- **THE DATA**:
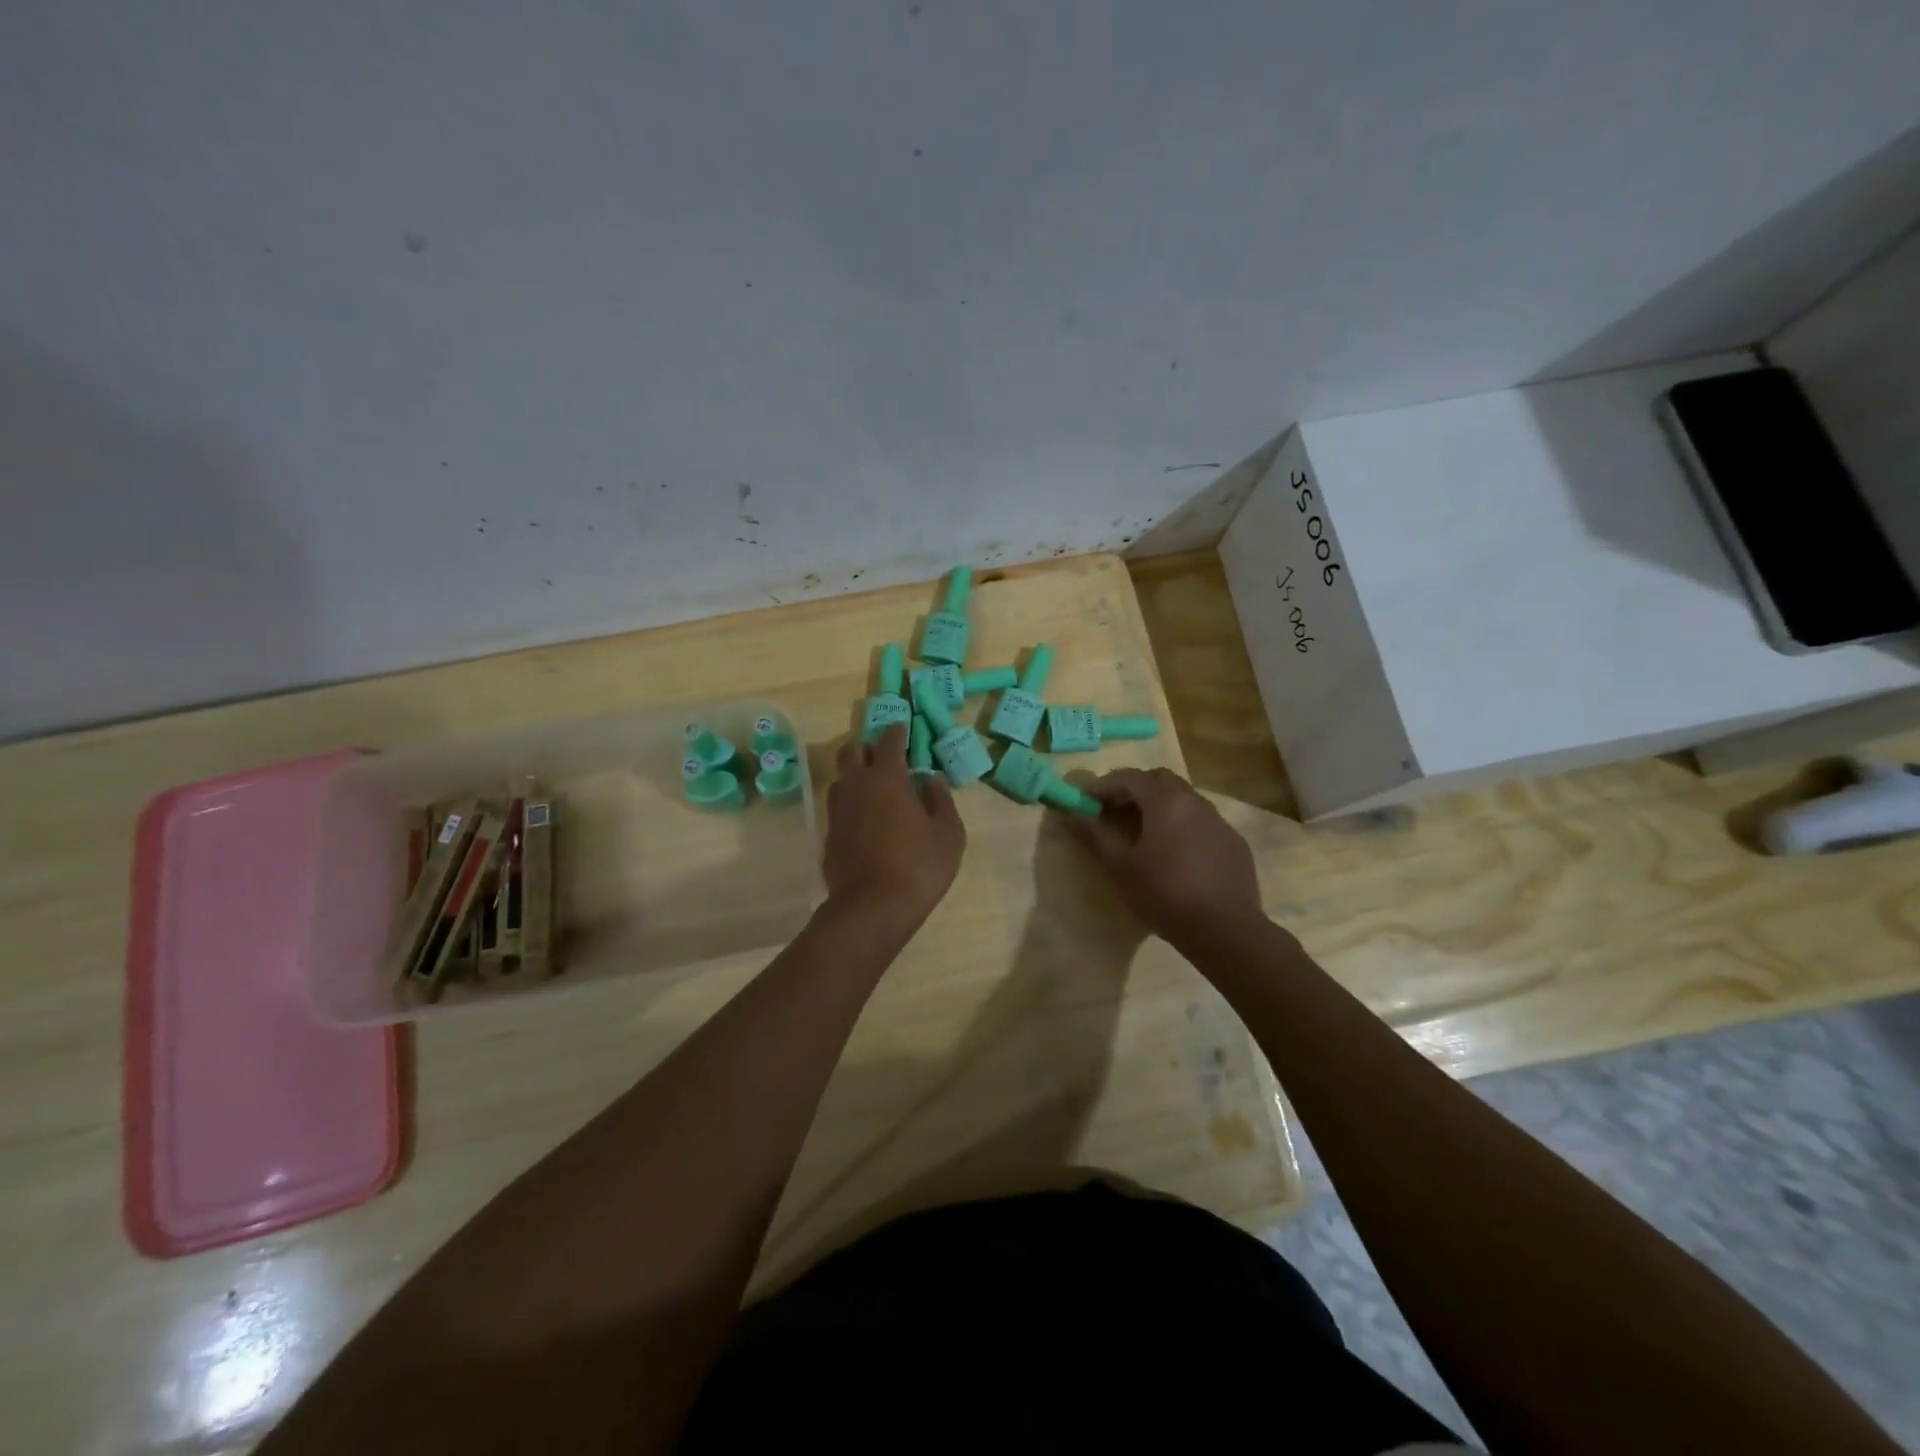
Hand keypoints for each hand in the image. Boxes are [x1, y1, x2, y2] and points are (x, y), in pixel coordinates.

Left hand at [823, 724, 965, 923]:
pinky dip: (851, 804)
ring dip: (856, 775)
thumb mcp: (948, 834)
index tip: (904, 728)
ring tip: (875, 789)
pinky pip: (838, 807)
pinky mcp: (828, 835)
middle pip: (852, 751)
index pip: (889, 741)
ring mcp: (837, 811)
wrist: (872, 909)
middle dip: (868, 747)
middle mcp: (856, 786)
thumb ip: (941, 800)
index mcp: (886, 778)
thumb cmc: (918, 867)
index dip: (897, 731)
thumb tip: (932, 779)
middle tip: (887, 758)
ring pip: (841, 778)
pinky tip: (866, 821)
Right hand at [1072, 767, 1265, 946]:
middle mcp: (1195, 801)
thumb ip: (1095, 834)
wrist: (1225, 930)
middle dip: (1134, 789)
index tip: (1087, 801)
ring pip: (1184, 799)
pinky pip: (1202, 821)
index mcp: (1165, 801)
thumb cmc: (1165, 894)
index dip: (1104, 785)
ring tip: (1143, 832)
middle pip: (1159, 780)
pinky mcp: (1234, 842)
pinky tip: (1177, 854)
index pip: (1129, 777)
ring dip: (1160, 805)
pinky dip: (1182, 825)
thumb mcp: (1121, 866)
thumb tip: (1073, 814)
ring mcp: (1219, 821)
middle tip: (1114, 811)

...

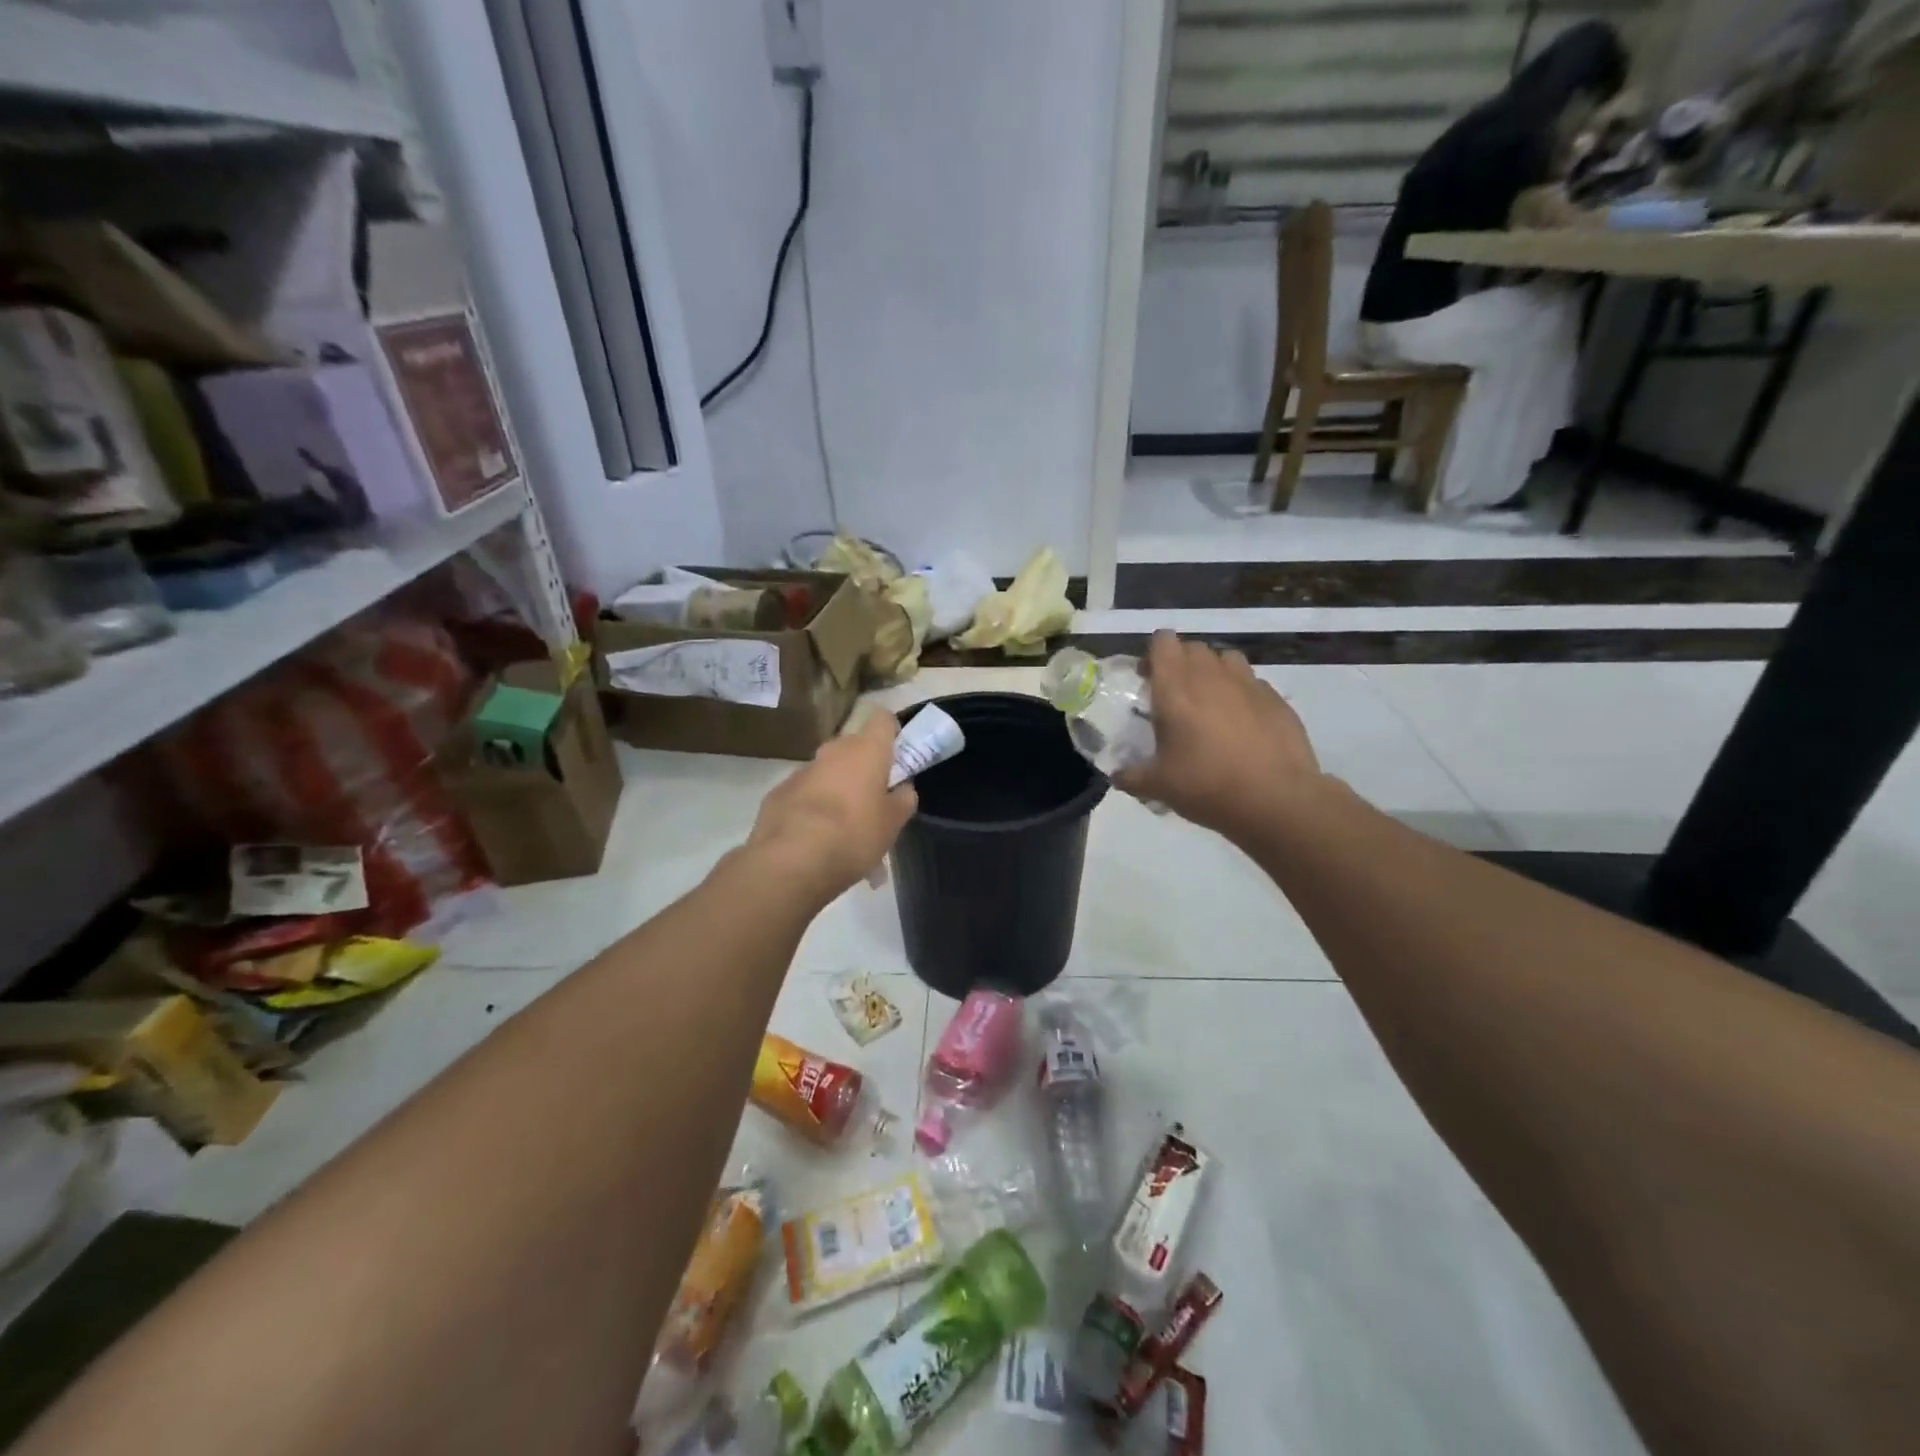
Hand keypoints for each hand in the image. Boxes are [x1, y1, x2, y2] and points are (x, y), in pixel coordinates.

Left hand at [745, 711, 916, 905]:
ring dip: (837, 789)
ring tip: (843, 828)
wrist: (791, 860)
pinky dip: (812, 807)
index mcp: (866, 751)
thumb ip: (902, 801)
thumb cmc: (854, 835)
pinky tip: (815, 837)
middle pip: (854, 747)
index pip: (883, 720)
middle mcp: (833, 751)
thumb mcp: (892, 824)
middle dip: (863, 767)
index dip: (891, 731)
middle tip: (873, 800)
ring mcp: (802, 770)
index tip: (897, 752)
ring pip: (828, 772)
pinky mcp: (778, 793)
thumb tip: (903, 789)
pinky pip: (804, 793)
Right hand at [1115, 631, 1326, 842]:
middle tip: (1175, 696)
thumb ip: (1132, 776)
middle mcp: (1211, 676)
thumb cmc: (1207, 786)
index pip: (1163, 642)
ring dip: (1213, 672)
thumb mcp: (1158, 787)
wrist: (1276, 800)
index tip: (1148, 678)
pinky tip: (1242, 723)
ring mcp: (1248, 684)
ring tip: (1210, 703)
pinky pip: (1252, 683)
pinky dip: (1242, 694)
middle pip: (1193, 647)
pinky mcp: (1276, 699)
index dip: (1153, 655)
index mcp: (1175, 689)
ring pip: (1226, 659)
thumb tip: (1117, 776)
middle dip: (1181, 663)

- **WHAT YOU NEED TO DO**: The lines above from the one containing "index dip: (1104, 785)" through the one containing "middle tip: (1114, 811)" are to be set down exactly, and no others.

- **EXERCISE RESPONSE**:
index dip: (1104, 785)
ring tip: (1143, 832)
middle pip: (1159, 780)
pinky mcp: (1234, 842)
pinky tip: (1177, 854)
index pip: (1129, 777)
ring dip: (1160, 805)
pinky dip: (1182, 825)
thumb mcp: (1121, 866)
thumb tip: (1073, 814)
ring mcp: (1219, 821)
middle tip: (1114, 811)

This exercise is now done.